In the entries below, repeat word for word only the lines beginning with the one that contains "family: Columbidae" and continuing through the one that contains "scientific name: Portulaca oleracea", including both of those lines.

>> Begin PROVIDED INFORMATION

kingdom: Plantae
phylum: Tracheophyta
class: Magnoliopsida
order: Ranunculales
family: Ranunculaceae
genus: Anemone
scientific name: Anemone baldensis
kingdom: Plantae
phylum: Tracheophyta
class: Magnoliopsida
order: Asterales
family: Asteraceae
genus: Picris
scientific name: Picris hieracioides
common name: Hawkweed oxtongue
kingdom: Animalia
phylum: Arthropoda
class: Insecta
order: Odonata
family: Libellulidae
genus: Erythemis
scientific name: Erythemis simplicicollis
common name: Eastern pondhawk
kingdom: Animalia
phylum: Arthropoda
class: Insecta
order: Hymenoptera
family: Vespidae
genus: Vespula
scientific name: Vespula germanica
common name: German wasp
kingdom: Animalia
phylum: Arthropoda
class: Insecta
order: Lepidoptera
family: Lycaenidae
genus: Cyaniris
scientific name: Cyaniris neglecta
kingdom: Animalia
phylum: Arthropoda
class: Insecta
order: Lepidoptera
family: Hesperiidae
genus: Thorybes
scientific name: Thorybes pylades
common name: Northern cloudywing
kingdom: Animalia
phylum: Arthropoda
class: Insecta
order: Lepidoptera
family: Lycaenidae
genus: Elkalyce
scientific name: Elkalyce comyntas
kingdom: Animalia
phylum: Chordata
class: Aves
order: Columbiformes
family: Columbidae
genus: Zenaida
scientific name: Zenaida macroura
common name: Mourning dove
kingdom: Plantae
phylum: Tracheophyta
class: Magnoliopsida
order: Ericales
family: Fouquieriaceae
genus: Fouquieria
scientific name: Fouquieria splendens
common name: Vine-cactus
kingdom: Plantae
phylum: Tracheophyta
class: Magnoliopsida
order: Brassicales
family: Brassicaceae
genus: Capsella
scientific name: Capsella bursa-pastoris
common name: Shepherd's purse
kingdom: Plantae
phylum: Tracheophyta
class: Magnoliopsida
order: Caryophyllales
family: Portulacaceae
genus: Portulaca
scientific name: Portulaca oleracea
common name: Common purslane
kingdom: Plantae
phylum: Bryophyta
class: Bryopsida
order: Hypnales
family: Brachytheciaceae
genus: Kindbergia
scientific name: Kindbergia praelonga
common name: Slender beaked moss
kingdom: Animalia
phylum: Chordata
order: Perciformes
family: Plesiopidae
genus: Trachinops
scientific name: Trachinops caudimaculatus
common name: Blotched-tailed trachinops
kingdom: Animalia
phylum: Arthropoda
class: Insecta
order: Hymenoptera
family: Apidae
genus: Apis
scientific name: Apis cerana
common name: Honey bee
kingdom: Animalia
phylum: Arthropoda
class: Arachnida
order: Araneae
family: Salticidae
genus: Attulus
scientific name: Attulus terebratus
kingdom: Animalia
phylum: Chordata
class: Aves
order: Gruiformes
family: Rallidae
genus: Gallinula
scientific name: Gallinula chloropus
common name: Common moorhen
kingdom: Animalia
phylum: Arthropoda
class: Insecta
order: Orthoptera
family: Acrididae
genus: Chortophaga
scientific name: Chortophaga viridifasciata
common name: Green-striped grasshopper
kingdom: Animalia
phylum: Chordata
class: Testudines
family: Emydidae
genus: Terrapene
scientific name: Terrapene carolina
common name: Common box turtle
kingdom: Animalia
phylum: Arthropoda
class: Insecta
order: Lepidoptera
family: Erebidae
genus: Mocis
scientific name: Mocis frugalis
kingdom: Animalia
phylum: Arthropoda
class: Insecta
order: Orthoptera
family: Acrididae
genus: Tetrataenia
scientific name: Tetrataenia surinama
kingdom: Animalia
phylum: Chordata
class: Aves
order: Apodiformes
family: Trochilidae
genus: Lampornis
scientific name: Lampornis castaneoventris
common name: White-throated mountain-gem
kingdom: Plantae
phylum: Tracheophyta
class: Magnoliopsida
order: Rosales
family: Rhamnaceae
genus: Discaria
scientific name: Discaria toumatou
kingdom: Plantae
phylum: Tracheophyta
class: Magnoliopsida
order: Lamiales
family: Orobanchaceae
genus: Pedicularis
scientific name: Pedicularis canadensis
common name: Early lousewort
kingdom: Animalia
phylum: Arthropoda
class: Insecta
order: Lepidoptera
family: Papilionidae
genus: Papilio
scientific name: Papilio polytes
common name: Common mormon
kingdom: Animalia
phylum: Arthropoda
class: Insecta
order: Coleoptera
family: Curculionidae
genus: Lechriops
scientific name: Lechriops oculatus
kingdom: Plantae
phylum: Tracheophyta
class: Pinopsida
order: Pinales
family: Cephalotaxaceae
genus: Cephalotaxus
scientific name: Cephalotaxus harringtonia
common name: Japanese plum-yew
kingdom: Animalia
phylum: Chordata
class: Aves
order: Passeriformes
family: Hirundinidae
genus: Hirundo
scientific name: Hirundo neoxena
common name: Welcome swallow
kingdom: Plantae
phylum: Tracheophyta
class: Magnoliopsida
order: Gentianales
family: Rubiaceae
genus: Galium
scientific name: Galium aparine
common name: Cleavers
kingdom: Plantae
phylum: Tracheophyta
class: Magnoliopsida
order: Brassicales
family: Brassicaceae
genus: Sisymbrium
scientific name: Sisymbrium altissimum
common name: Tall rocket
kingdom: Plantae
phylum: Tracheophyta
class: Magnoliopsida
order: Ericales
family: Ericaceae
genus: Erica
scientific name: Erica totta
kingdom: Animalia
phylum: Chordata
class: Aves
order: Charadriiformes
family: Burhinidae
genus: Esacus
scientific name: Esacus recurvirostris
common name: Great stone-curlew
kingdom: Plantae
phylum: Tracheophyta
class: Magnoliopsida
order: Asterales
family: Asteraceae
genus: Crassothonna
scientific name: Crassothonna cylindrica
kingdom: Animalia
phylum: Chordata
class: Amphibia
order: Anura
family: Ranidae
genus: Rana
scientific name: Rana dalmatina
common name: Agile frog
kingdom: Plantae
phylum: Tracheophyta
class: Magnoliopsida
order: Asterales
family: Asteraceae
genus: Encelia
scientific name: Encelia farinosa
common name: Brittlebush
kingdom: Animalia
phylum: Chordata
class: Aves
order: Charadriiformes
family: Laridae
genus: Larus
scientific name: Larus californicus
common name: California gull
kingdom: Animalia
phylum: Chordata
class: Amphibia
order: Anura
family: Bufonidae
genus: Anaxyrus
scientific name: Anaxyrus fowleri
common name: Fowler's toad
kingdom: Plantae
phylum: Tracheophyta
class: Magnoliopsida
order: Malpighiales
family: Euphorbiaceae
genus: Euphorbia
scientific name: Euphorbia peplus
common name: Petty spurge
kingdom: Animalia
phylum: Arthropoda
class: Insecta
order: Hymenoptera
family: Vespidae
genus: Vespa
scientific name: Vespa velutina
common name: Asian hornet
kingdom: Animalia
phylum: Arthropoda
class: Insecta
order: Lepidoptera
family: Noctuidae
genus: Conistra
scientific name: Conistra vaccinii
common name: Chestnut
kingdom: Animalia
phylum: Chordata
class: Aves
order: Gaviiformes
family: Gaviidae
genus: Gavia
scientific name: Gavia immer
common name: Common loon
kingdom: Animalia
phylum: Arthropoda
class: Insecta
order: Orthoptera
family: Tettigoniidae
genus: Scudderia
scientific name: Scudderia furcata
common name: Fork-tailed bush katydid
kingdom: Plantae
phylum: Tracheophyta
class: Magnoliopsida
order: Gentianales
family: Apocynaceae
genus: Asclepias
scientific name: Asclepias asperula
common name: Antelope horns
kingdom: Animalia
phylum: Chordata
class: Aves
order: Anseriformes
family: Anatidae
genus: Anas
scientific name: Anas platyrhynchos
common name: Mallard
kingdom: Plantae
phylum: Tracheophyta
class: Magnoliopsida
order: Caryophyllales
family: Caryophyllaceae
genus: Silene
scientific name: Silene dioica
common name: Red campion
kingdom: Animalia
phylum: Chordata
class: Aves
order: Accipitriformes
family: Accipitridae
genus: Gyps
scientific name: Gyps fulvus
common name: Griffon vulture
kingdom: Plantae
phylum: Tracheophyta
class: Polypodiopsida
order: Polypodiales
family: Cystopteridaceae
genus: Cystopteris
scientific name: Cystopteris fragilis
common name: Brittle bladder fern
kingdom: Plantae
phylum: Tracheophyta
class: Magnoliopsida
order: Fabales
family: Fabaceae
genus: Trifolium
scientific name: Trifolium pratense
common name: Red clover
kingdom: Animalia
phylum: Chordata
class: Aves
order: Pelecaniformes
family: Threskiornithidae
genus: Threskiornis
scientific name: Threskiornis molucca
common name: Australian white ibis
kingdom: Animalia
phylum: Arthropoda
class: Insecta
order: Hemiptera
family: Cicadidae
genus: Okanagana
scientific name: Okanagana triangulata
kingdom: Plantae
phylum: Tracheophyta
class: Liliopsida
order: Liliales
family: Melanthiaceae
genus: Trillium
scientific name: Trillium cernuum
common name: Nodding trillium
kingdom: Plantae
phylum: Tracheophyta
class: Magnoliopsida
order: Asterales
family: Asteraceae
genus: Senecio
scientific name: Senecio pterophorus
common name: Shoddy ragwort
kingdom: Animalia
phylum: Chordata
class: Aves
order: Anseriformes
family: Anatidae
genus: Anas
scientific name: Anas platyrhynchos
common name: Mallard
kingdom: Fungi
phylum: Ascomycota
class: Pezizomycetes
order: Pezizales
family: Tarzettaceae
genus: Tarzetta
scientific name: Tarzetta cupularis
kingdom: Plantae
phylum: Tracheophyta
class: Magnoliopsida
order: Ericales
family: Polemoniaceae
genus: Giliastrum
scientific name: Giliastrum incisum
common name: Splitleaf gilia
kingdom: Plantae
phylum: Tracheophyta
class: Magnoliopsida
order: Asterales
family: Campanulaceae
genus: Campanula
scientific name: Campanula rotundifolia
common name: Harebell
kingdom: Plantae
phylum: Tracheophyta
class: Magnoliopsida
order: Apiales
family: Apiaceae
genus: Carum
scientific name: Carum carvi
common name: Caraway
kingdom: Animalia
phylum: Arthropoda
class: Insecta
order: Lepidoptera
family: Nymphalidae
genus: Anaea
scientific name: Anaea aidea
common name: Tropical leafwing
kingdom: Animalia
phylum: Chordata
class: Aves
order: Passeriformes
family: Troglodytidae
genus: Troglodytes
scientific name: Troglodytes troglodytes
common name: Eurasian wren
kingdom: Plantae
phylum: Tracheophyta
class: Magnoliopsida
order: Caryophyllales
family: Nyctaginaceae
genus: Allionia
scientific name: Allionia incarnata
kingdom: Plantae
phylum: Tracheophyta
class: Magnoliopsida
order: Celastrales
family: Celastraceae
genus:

>> End PROVIDED INFORMATION

◆ SOLUTION TO THIS EXERCISE:
family: Columbidae
genus: Zenaida
scientific name: Zenaida macroura
common name: Mourning dove
kingdom: Plantae
phylum: Tracheophyta
class: Magnoliopsida
order: Ericales
family: Fouquieriaceae
genus: Fouquieria
scientific name: Fouquieria splendens
common name: Vine-cactus
kingdom: Plantae
phylum: Tracheophyta
class: Magnoliopsida
order: Brassicales
family: Brassicaceae
genus: Capsella
scientific name: Capsella bursa-pastoris
common name: Shepherd's purse
kingdom: Plantae
phylum: Tracheophyta
class: Magnoliopsida
order: Caryophyllales
family: Portulacaceae
genus: Portulaca
scientific name: Portulaca oleracea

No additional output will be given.